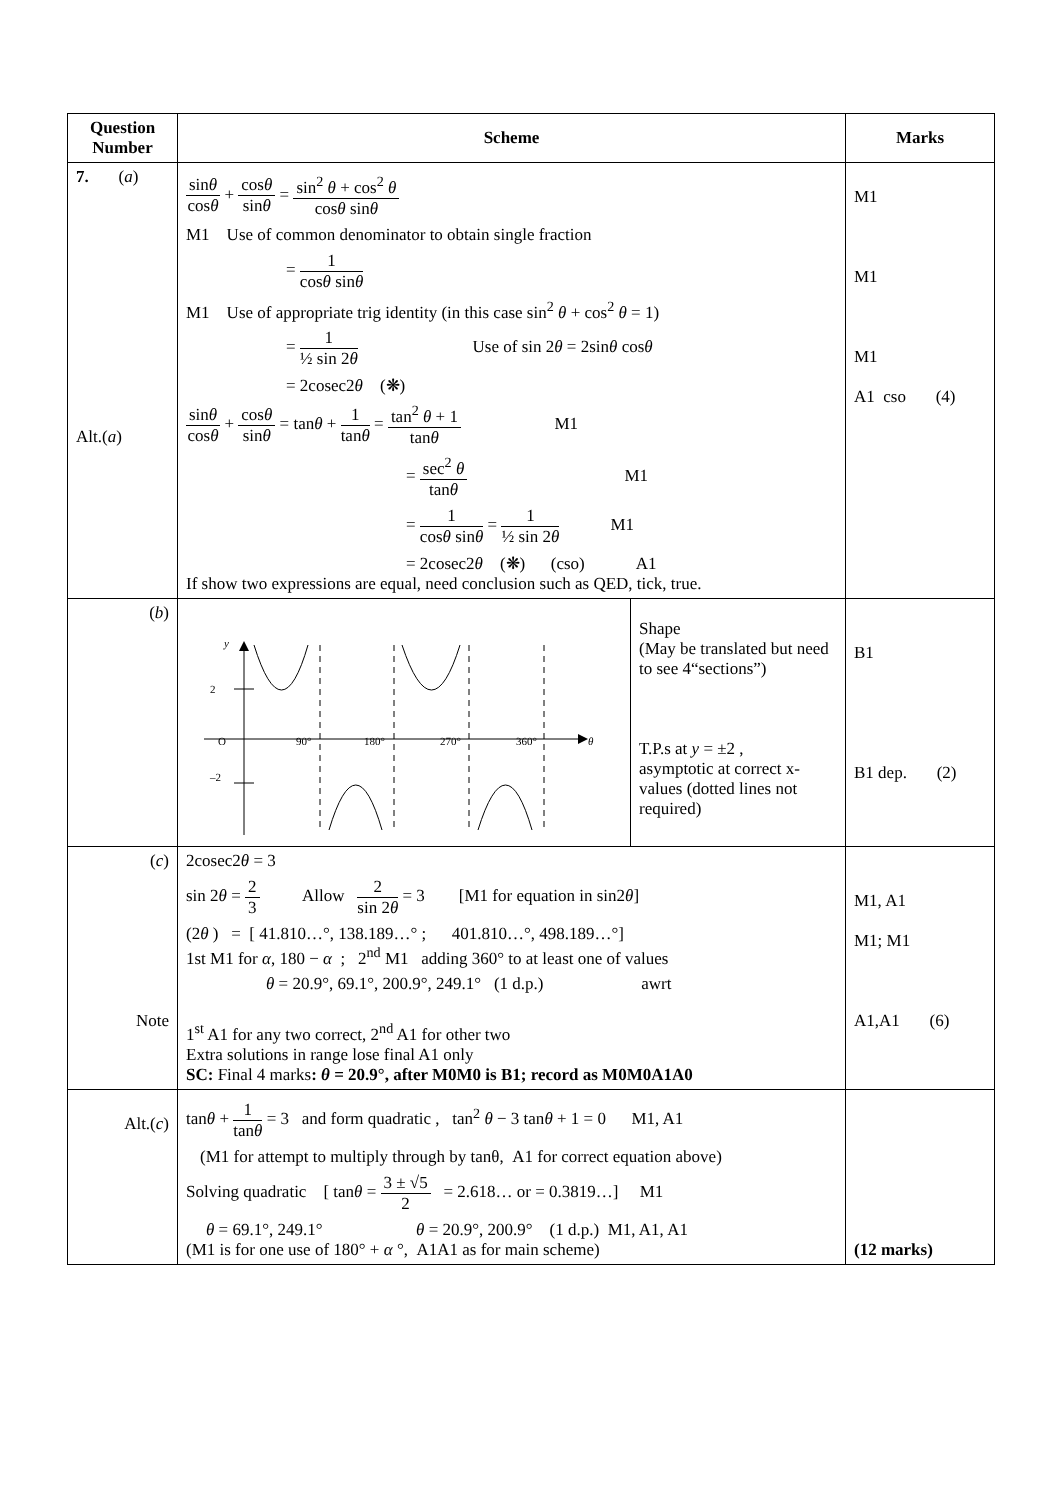| Question Number | Scheme | Marks |
| --- | --- | --- |
| 7. ( a ) Alt.( a ) | sin θ cos θ + cos θ sin θ = sin<sup>2</sup> θ + cos<sup>2</sup> θ cos θ sin θ M1 Use of common denominator to obtain single fraction = 1 cos θ sin θ M1 Use of appropriate trig identity (in this case sin<sup>2</sup> θ + cos<sup>2</sup> θ = 1) = 1 ½ sin 2 θ Use of sin 2 θ = 2sin θ cos θ = 2cosec2 θ (❋) sin θ cos θ + cos θ sin θ = tan θ + 1 tan θ = tan<sup>2</sup> θ + 1 tan θ M1 = sec<sup>2</sup> θ tan θ M1 = 1 cos θ sin θ = 1 ½ sin 2 θ M1 = 2cosec2 θ (❋) (cso) A1 If show two expressions are equal, need conclusion such as QED, tick, true. | M1 M1 M1 A1 cso (4) |
| ( b ) | / y 2 –2 O 90° 180° 270° 360° θ / Shape (May be translated but need to see 4“sections”) T.P.s at y = ±2 , asymptotic at correct x-values (dotted lines not required) / | B1 B1 dep. (2) |
| ( c ) Note | 2cosec2 θ = 3 sin 2 θ = 2 3 Allow 2 sin 2 θ = 3 [M1 for equation in sin2 θ ] (2 θ ) = [ 41.810…°, 138.189…° ; 401.810…°, 498.189…°] 1st M1 for α , 180 − α ; 2<sup>nd</sup> M1 adding 360° to at least one of values θ = 20.9°, 69.1°, 200.9°, 249.1° (1 d.p.) awrt 1<sup>st</sup> A1 for any two correct, 2<sup>nd</sup> A1 for other two Extra solutions in range lose final A1 only SC: Final 4 marks : θ = 20.9°, after M0M0 is B1; record as M0M0A1A0 | M1, A1 M1; M1 A1,A1 (6) |
| Alt.( c ) | tan θ + 1 tan θ = 3 and form quadratic , tan<sup>2</sup> θ − 3 tan θ + 1 = 0 M1, A1 (M1 for attempt to multiply through by tanθ, A1 for correct equation above) Solving quadratic [ tan θ = 3 ± √5 2 = 2.618… or = 0.3819…] M1 θ = 69.1°, 249.1° θ = 20.9°, 200.9° (1 d.p.) M1, A1, A1 (M1 is for one use of 180° + α °, A1A1 as for main scheme) | (12 marks) |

+ + + +

WORK ORDER: Give again, word for word, every line of the listing above from the one with "B1 dep. (2) |" to the one with "A1,A1 (6) |", both inclusive, and nothing beyond them.

RESPONSE BELOW:
| ( b ) | / y 2 –2 O 90° 180° 270° 360° θ / Shape (May be translated but need to see 4“sections”) T.P.s at y = ±2 , asymptotic at correct x-values (dotted lines not required) / | B1 B1 dep. (2) |
| ( c ) Note | 2cosec2 θ = 3 sin 2 θ = 2 3 Allow 2 sin 2 θ = 3 [M1 for equation in sin2 θ ] (2 θ ) = [ 41.810…°, 138.189…° ; 401.810…°, 498.189…°] 1st M1 for α , 180 − α ; 2<sup>nd</sup> M1 adding 360° to at least one of values θ = 20.9°, 69.1°, 200.9°, 249.1° (1 d.p.) awrt 1<sup>st</sup> A1 for any two correct, 2<sup>nd</sup> A1 for other two Extra solutions in range lose final A1 only SC: Final 4 marks : θ = 20.9°, after M0M0 is B1; record as M0M0A1A0 | M1, A1 M1; M1 A1,A1 (6) |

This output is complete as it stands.